情報を使って:
1. タンパク質についての本文のうち、「まだこの段階ではたんぱく質とはなっていないのです。 一本のひものような」を含む語句で始まり「大腸菌のもっているタンパク質の寿命は、およそ数十秒らしい。」で終わる部分を、一字も変えずに書き写しなさい。
2. タンパク質についての本文に照らして、次の(a)~(c)が本文と合っているかどうかを「はい」か「いいえ」で答え、判断の決め手となる本文の語句をそのまま引用しなさい。(a) 大腸菌のもつタンパク質の寿命は、およそ数十秒らしい。(b) アミノ酸が一列に並んでつなぎ合わされた段階で、すでにタンパク質になっている。(c) DNAの塩基物質は四つである。

さて、タンパク質が作られる過程を簡単に書いてみます。
すべてのタンパク質はDNAが持っている遺伝情報をもとにつくられます。
とても複雑なのですが、ここでは至極簡単に書きます。
まず、mRNAに写し取る「転写」という作業。
次いで、mRNAに並んでいる情報に従ってアミノ酸を一つ一つ並べて
いく「翻訳」と呼ばれているプロセスです。
DNAのたった四つの塩基物質が暗号のように並んで、アミノ酸の
配列を指示しているのです。
「翻訳」の過程を経てアミノ酸が一列に並び、互いにつなぎ合わされる。
まだこの段階ではたんぱく質とはなっていないのです。 一本のひものような
状態なのです。 ここから先は、わたしの能力では説明のしようがありません。
この一本のひものようなものが、三次元の形に折りたたまれた時にタンパク質
になるのです。 その立体的な形は決まっているようなのです。 とても不思議な
折りたたみ方で三次元の形が出来上がるのです。
塩基がたった四つで、決まった対になってつながっているということには
大きな意味があります。
もし二重の螺旋の中でAが紫外線などによって破壊された場合、その
対がТであることは明らかで、ヒトだけではなく、あらゆる動物の細胞の
場合でも、直ぐに修復が行われ仕組みになっているのです。
ヒトの場合、約60兆個もの細胞すべてが、同じ働きができるの
ですから神業というより言い方がありませんね。
たんぱく質の寿命を考えてみましょう。
大腸菌のもっているタンパク質の寿命は、およそ数十秒らしい。
たんぱく質を作るのも数十秒かかるらしいから、どんどん入れ替わって
いることになる。
ヒトも含めて真核生物がもつタンパク質は、5万~7万程度と
考えられています。 たんぱく質の寿命は、それぞれの場所において
短い物から長いものがある。

データセットの記録:
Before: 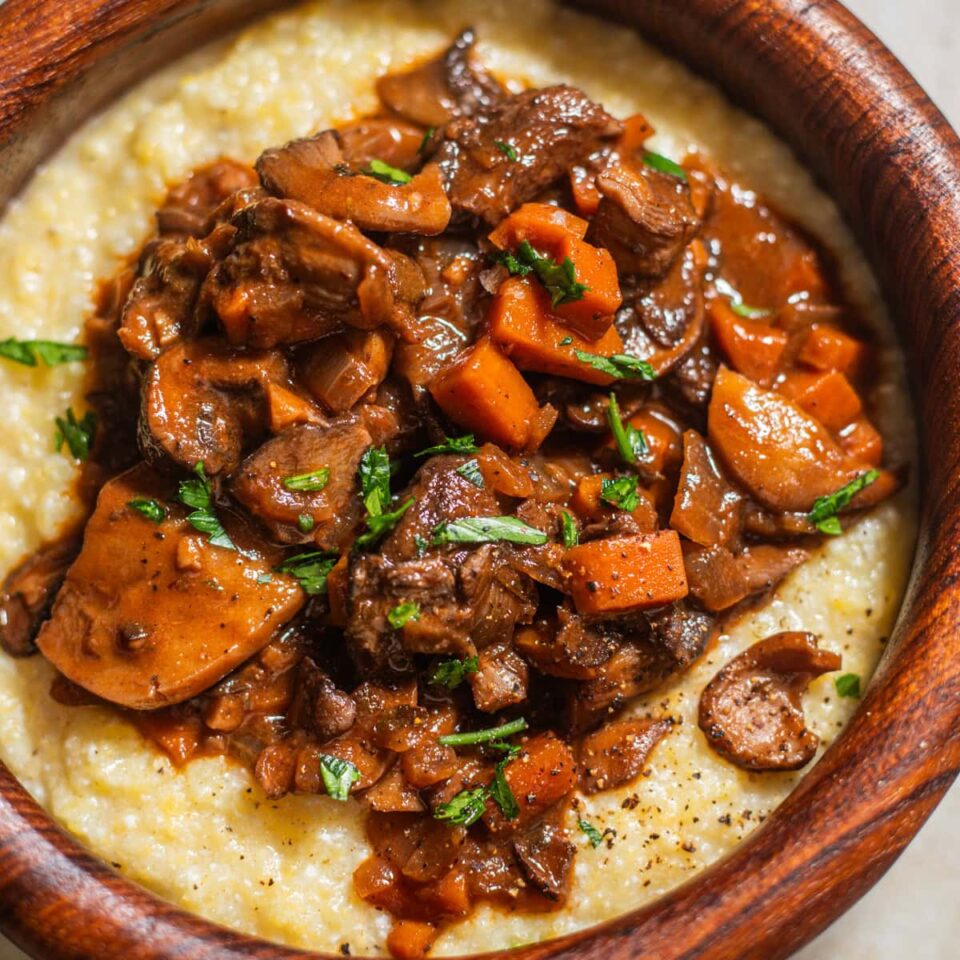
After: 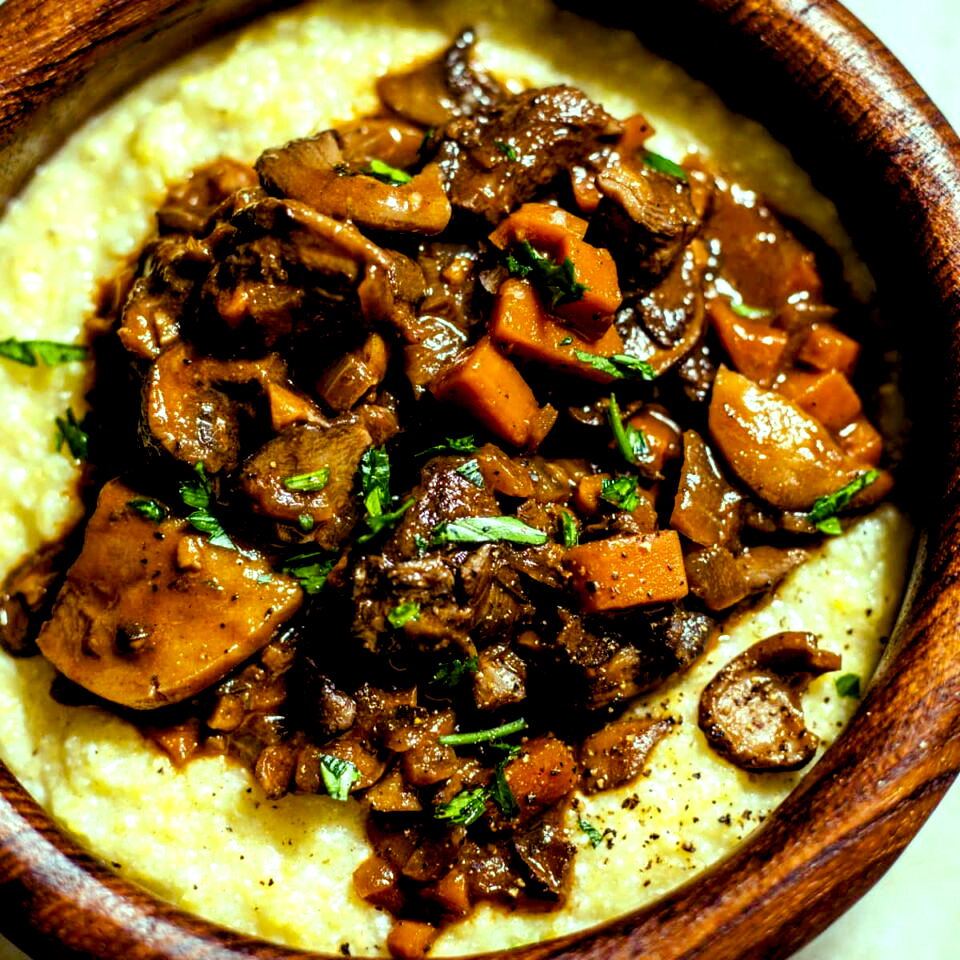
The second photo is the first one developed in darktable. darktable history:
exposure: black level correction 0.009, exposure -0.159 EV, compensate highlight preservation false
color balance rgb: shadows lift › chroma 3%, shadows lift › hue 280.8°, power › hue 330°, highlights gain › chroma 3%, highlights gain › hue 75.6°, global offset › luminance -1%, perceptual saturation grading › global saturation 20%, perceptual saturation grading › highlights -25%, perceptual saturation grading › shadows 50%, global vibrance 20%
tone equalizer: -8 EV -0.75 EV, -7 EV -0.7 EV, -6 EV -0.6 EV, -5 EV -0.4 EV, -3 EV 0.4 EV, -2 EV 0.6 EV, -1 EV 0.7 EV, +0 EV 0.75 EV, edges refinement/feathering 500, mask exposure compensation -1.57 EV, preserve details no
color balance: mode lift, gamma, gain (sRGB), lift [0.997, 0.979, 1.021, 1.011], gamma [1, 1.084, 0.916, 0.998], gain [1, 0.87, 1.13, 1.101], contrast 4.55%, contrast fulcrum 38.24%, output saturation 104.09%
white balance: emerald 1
==
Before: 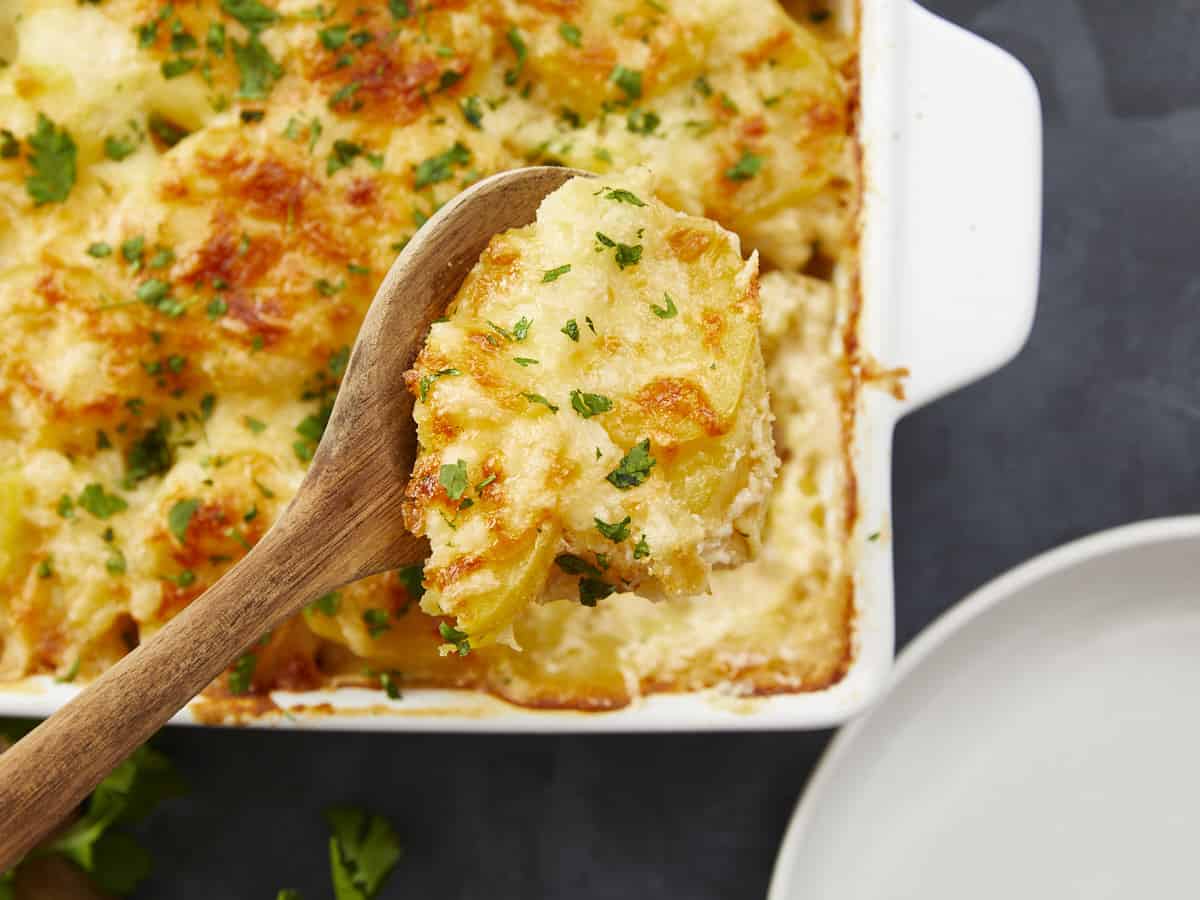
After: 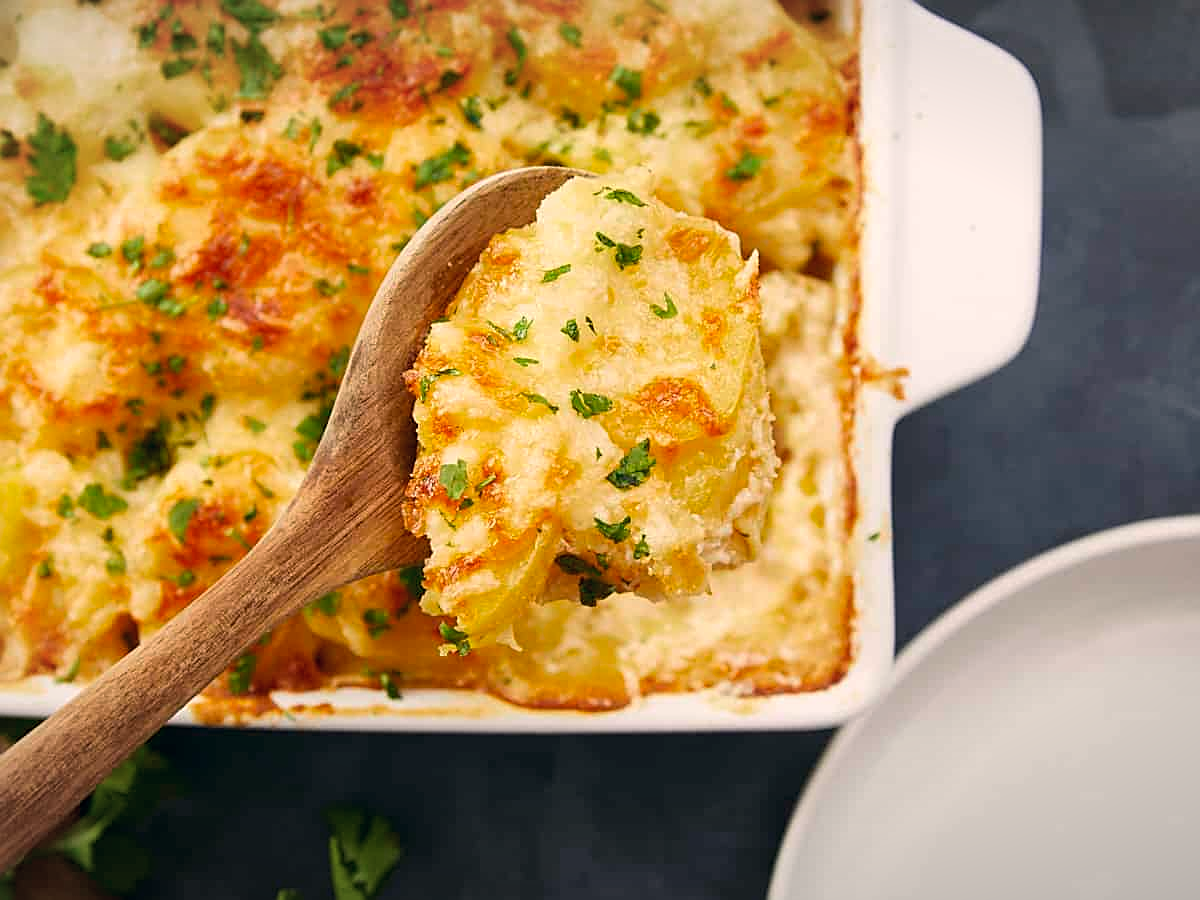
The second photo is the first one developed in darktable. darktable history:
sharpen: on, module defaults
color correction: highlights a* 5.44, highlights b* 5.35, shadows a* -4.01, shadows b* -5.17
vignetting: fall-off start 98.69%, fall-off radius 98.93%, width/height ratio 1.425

解答一覧:
1.
まだこの段階ではたんぱく質とはなっていないのです。 一本のひものような
状態なのです。 ここから先は、わたしの能力では説明のしようがありません。
この一本のひものようなものが、三次元の形に折りたたまれた時にタンパク質
になるのです。 その立体的な形は決まっているようなのです。 とても不思議な
折りたたみ方で三次元の形が出来上がるのです。
塩基がたった四つで、決まった対になってつながっているということには
大きな意味があります。
もし二重の螺旋の中でAが紫外線などによって破壊された場合、その
対がТであることは明らかで、ヒトだけではなく、あらゆる動物の細胞の
場合でも、直ぐに修復が行われ仕組みになっているのです。
ヒトの場合、約60兆個もの細胞すべてが、同じ働きができるの
ですから神業というより言い方がありませんね。
たんぱく質の寿命を考えてみましょう。
大腸菌のもっているタンパク質の寿命は、およそ数十秒らしい。

2.
(a) はい。「大腸菌のもっているタンパク質の寿命は、およそ数十秒らしい。」
(b) いいえ。「まだこの段階ではたんぱく質とはなっていないのです。」
(c) はい。「DNAのたった四つの塩基物質」